10. Mean Streets (1973)
This film ignited the Martin Scorsese-Robert De Niro collaboration phenomenon. The actor’s Johnny Boy doesn’t just walk into a bar, he explodes into cinema history, red lights, Rolling Stones, and reckless energy.
9. The King of Comedy (1982)
Possibly one of the most underrated films. Robert De Niro crafts a man so desperate, so delusional, you laugh, until the laughter dies in your throat. He becomes Rupert Pupkin. Yes, the name is ridiculous. The performance? Terrifying. This is a must-watch horror movie disguised as a satire.
8. Heat (1995)
When Robert De Niro and Al Pacino sit down for coffee, time stops. One cop, one criminal, both philosophers. Michael Mann’s ‘Heat’ is the noir epic of our era, and De Niro gives Neil McCauley a cold nobility that cuts like glass.
7. Killers of the Flower Moon (2023)
In the twilight of his career, De Niro crafts one of his darkest roles: William King Hale, a man of soft-spoken evil. It’s a performance soaked in duplicity, smiling as it twists the dagger. Chilling, and absolutely real!
6. The Irishman (2019)
Frank Sheeran is a quiet man who did terrible things. De Niro plays him with a ghost’s sorrow, letting guilt bleed into every look. The final scene? He leaves you hollow. Just a man—alone and forgotten.
5. Once Upon a Time in America (1984)
As Noodles, De Niro spans decades of sin, betrayal, and regret. Sergio Leone’s magnum opus is an operatic crime epic, and De Niro is its tragic center—a man who forgets everything but guilt.

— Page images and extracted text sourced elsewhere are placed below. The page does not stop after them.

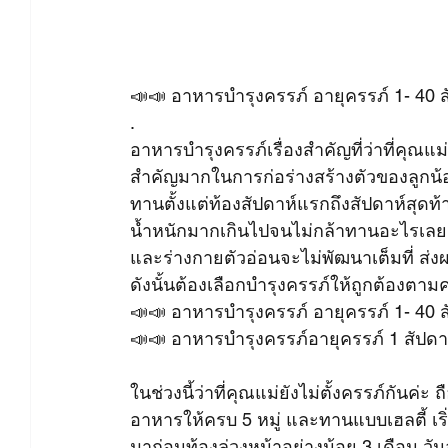
📣📣 อาหารบำรุงครรภ์ อายุครรภ์ 1- 4
.
อาหารบำรุงครรภ์เรื่องสำคัญที่ว่าที่คุณแ
สำคัญมากในการก่อร่างสร้างตัวของลูกน้
ทานตั้งแต่ท้องสัปดาห์แรกถึงสัปดาห์สุดท้
น้ำหนักมากเกินไปจนไม่กล้าทานอะไรเลย 
และร่างกายตัวอ่อนจะไม่พัฒนาเต็มที่ ส
ดังนั้นต้องเลือกบำรุงครรภ์ให้ถูกต้องต
📣📣 อาหารบำรุงครรภ์ อายุครรภ์ 1- 4
📣📣 อาหารบำรุงครรภ์อายุครรภ์ 1 สัปดา
ในช่วงนี้ว่าที่คุณแม่ยังไม่ตั้งครรภ์กันค่ะ 
อาหารให้ครบ 5 หมู่ และทานแบบเฮลตี้ เริ
มาก่อนท้องล่วงหน้าอย่างน้อย 3 เดือน ว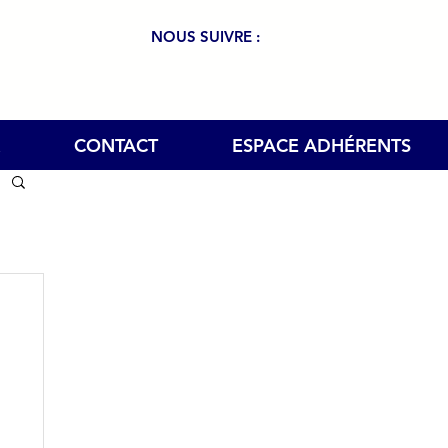
NOUS SUIVRE :
CONTACT
ESPACE ADHÉRENTS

4. The Godfather: Part II (1974)
The young Vito Corleone speaks little but says everything. Robert De Niro’s performance is hauntingly restrained—a prequel within a sequel that somehow betters Marlon Brando without imitating him. He won his first Oscar, and rightly so.
3. Goodfellas (1990)
As Jimmy Conway, De Niro doesn’t need speeches… His eyes do all the killing. Martin Scorsese’s masterpiece wouldn’t fly without him: he’s the fear beneath the glitz, the smiling threat behind every “funny” joke.
2. Taxi Driver (1976)
Travis Bickle is cinema’s most famous descent into madness. Robert De Niro doesn’t just play loneliness, he makes it bleed through every single frame. "You talkin’ to me?" was never meant to be cool. It was meant to haunt you.
1. Raging Bull (1980)
This is the peak of the mountain that is Robert De Niro’s epic career. Jake LaMotta is a man whose fists are less dangerous than his soul. De Niro gained 60 pounds, broke his body, broke our hearts, and redefined what acting could be. Every punch is poetry in ‘Raging Bull,’ and every silence, a scream.